Le CNOT interdit d’étude
La journée d’étude qui devait se tenir à l’hôtel El Aurassi, le jeudi 29 mars, a été interdite par la wilaya d’Alger.
Dans la rencontre-débat organisée au siège d’El Watan les organisateurs ont exprimé haut et fort leur inquiétude de voir des sites comme anp.org (MAOL) et Algeria-Watch connaître une grande influence auprès des journalistes étrangers et des Algériens en général. Simon Blumenthal, un « ami de l’Algérie », considère sans rire que le site Algeria-Watch est  » le prolongement de la CIA « . En bon Français, il se défend bien !
De son côté, Me Brahimi ne comprend pas, nous aussi d’ailleurs, que  » le pouvoir interdit une rencontre qui va dans « le sens de ses intérêts »  » (Le Matin 31 mars).
Voilà qui est dit !

Presse amnésique
A l’inverse de la jubilation qu’il a exprimé lors de l’annonce du refus du ministre de l’Intérieur, M. Yazid Zerhouni, d’accorder l’agrément au parti Wafa de Ahmed-Taleb Ibrahimi, El Watan (31 mars), par la plume de A. Samil, considère que le retard mis pour agréer le Front Démocratique de Sid Ahmed Ghozali est une menace pour le pluralisme politique.

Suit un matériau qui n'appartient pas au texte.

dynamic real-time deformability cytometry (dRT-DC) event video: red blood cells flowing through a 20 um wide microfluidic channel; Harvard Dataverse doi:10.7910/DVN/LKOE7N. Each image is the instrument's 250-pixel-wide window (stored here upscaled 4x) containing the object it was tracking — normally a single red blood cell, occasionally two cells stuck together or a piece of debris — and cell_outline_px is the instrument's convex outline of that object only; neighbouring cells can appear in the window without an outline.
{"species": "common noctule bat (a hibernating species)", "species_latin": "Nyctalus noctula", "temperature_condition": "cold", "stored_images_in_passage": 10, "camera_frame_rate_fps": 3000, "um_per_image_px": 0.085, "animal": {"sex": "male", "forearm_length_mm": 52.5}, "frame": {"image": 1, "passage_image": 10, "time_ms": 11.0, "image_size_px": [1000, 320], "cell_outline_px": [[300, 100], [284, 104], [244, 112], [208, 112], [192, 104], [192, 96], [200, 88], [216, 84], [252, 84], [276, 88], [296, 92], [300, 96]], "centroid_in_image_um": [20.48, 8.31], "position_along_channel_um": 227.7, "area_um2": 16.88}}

L’auteur du Commentaire (l’édito) reproche même au ministre de  » privilégier le fond sur la forme « , après avoir applaudi quelques mois auparavant aux mêmes « arguments » du même ministre lorsqu’il s’agissait de Wafa.
Ali Bahmane, dans l’édition du lendemain, corrige le tir en écrivant dans un autre Commentaire :  » Lorsqu’un non ferme a accompagné la demande d’agrément du parti Wafa de Taleb Ibrahimi, d’aucuns ont salué ce geste du pouvoir, y voyant un geste salutaire de faire barrage à toute résurgence « déguisée » de l’ex-FIS. Mais ils étaient loin de se douter qu’en parallèle était programmé l’effritement, voire la destruction du potentiel de luttes démocratiques… « 
Bahmane désigne comme unique responsable  » le chef de l’Etat, qui s’est apparemment juré de débarrasser le pays des « virus » d’octobre 88 et de la Constitution de 1989 que sont le multipartisme et la liberté d’expression « .

Multisyndicalisme
La Confédération algérienne des syndicats autonomes est née. Ses animateurs ont déposé, le samedi 31 mars 2001, le dossier d’agrément auprès du ministère du Travail. Cette Confédération est composée de syndicats de l’administration (SNAPAP), de l’éducation (SATEF et UNPEF), du personnel de la circulation aérienne (SNPCA)…
On ne peut que leur souhaiter bonne chance quand on sait la protection dont bénéficie l’éternelle UGTA de la part des pouvoirs publics.

Un Psy s’il vous plaît
A l’occasion de la tenue du procès de Serkadji, le professeur Ridouh a quitté, le temps d’une contribution publiée au quotidien Le Matin du 1er avril, le terrain de la psychiatrie pour celui du témoignage historique sur les événements du carnage qu’a connu cette prison. Il en parle comme s’il y était.
 » A peine, écrit-il, avait-il (le gardien – ndlr) fait introduire les armes que tout se déroula très vite ; les membres des groupes islamistes armés emprisonnés dans les cellules des condamnés à mort furent libérés, et très rapidement les verrous des cellules sautèrent, et la confusion la plus totale régna…  » Et de continuer :  » dans le fait de l’action, les mutins n’avaient pas mesuré l’importance que représentait Boumaârafi. Il est vrai que pour les premiers responsables des groupes islamistes armés, Boumaârafi était l’assassin du Président Boudiaf et qu’il était décrit de tendance islamiste… « 
Toute cette gymnastique pour dire que les  » services de sécurité  » ont tout fait pour sauver Boumaârafi de la mort pour ne pas ancrer  » l’idée d’un complot  » pour se débarrasser de  » l’assassin du père de la Révolution « .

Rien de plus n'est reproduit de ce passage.